» **TASK TO CARRY OUT**: Everything from the line containing "How far in front" to the close of the records below should be output exactly, line by line, with no other lines given.

» **SUPPLIED RECORDS**:
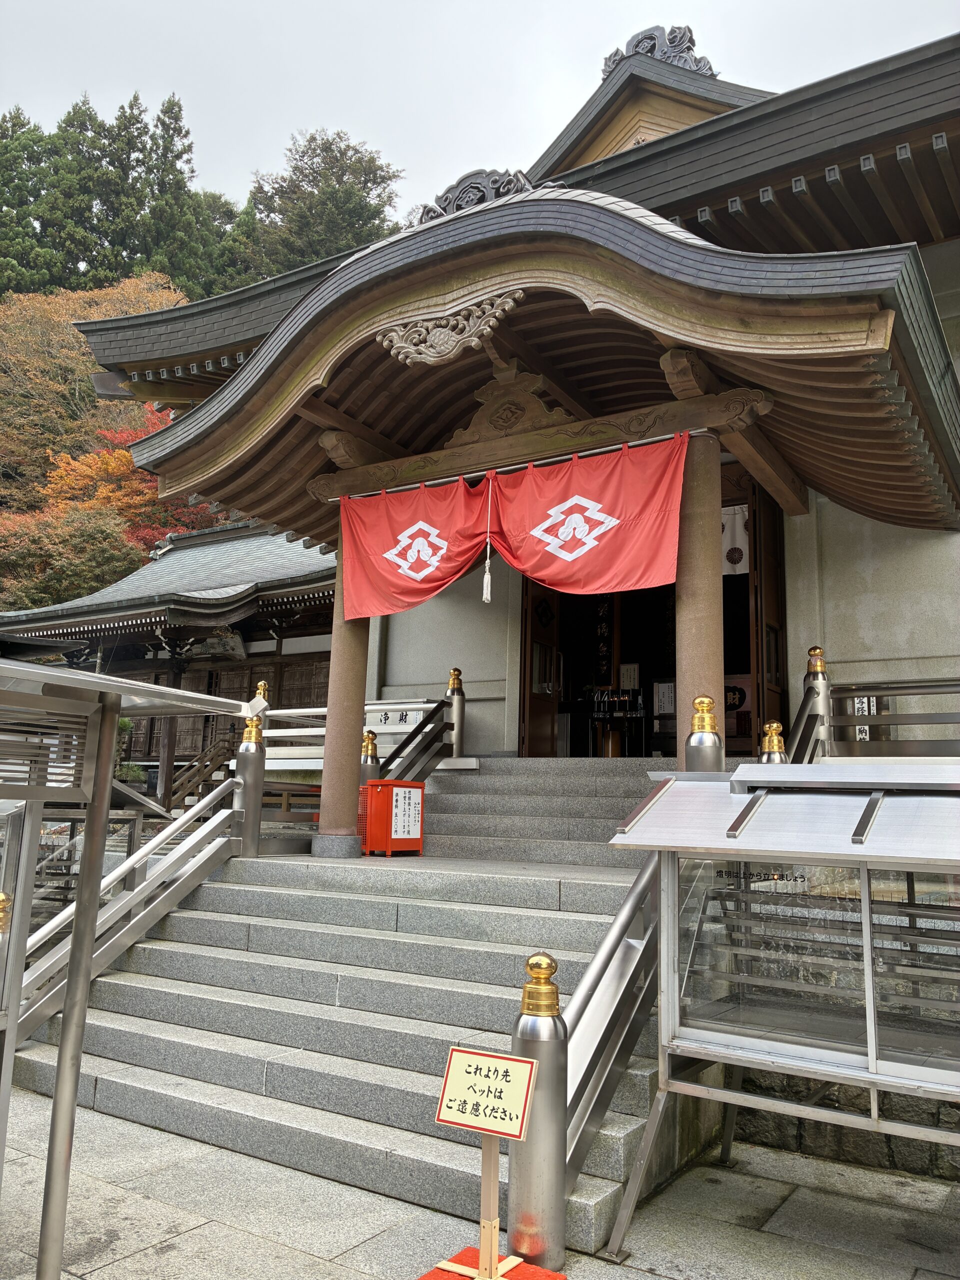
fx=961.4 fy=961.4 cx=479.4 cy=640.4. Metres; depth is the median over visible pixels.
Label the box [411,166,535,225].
roof ornament
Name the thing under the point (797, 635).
temple building
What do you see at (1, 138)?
conifer tree
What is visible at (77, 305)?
autumn tree
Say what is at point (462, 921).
stone staircase
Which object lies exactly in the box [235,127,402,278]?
tree
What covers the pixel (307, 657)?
shrine building
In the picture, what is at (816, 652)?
metal post
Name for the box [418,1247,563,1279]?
base
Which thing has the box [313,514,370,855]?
pillar
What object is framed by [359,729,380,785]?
post
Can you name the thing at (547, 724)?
wooden door
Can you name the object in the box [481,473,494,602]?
curtain cord with tassel
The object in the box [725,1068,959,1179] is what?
stone wall
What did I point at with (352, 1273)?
stone pavement
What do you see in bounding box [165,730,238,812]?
wooden staircase
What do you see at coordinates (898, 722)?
metal railing
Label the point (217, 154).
sky
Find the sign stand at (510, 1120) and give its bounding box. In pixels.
[429,1042,549,1279]
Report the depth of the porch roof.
6.57 m
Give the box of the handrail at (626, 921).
[565,855,663,1223]
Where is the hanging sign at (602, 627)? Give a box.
[594,595,612,684]
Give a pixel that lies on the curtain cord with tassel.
(486, 576)
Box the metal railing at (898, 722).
[829,679,959,757]
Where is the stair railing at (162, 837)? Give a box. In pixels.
[7,765,243,1044]
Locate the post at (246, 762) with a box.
[233,715,265,857]
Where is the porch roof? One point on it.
(797, 372)
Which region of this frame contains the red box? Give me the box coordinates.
[361,778,425,855]
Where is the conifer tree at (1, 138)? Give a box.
[0,105,58,296]
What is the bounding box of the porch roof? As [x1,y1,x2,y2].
[117,173,959,543]
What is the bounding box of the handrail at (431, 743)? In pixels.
[380,696,455,782]
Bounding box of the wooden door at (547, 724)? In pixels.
[522,573,560,760]
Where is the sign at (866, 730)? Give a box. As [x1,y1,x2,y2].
[848,692,876,741]
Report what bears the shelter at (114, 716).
on the stone pavement
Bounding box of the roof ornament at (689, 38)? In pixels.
[599,24,715,79]
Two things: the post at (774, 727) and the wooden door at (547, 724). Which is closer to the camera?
the post at (774, 727)
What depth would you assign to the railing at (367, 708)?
10.43 m
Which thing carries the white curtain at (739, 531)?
hanging from the temple building at (797, 635)
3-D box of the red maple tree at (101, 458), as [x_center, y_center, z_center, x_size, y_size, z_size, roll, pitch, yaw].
[-11.817,-3.197,34.607,8.618,9.715,8.748,5,-10,-22]
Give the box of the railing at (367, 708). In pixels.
[256,698,441,765]
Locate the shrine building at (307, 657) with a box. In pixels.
[0,512,331,797]
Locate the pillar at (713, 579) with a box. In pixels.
[674,425,725,767]
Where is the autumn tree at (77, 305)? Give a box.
[0,270,188,504]
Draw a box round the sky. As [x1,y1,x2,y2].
[0,0,959,228]
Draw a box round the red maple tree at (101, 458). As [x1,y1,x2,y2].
[37,407,225,549]
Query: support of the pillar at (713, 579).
on the stone staircase at (462, 921)
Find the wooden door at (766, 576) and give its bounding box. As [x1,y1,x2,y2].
[748,482,789,756]
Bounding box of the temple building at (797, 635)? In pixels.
[55,6,959,809]
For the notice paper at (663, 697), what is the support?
attached to the temple building at (797, 635)
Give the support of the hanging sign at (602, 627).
attached to the temple building at (797, 635)
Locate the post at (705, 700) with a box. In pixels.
[685,694,722,771]
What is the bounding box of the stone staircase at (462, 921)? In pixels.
[9,774,680,1257]
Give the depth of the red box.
7.90 m
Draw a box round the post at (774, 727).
[758,720,786,761]
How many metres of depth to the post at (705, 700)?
5.72 m
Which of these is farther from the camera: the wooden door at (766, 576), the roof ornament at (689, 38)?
the roof ornament at (689, 38)
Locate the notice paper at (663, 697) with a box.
[654,681,676,715]
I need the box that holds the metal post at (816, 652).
[802,645,831,759]
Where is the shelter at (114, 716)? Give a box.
[0,659,260,1279]
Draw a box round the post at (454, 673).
[445,667,465,756]
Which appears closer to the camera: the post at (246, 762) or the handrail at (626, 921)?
the handrail at (626, 921)
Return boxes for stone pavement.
[0,1082,959,1279]
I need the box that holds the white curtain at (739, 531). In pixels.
[721,504,749,577]
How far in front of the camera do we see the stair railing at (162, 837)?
6.22 m
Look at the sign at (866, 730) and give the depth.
7.76 m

» **WORKED SOLUTION**:
How far in front of the camera do we see the stair railing at (162, 837)?
6.22 m
Look at the sign at (866, 730) and give the depth.
7.76 m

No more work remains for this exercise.